--- Data for the task ---
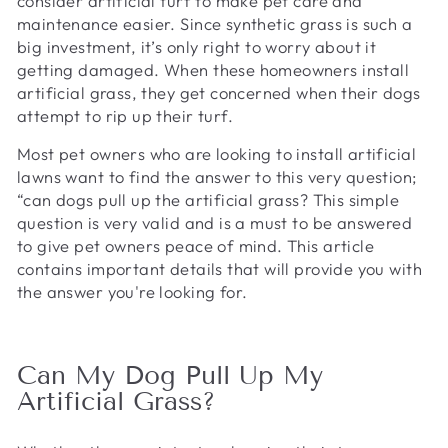
consider artificial turf to make pet care and
maintenance easier. Since synthetic grass is such a
big investment, it’s only right to worry about it
getting damaged. When these homeowners install
artificial grass, they get concerned when their dogs
attempt to rip up their turf.
Most pet owners who are looking to install artificial
lawns want to find the answer to this very question;
“can dogs pull up the artificial grass? This simple
question is very valid and is a must to be answered
to give pet owners peace of mind. This article
contains important details that will provide you with
the answer you're looking for.
Can My Dog Pull Up My
Artificial Grass?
---
- Problem details
Your answer must be the line containing "Most pet owners" and every line after it through the end of the records above, reproduced exactly and alone.

- Task output
Most pet owners who are looking to install artificial
lawns want to find the answer to this very question;
“can dogs pull up the artificial grass? This simple
question is very valid and is a must to be answered
to give pet owners peace of mind. This article
contains important details that will provide you with
the answer you're looking for.
Can My Dog Pull Up My
Artificial Grass?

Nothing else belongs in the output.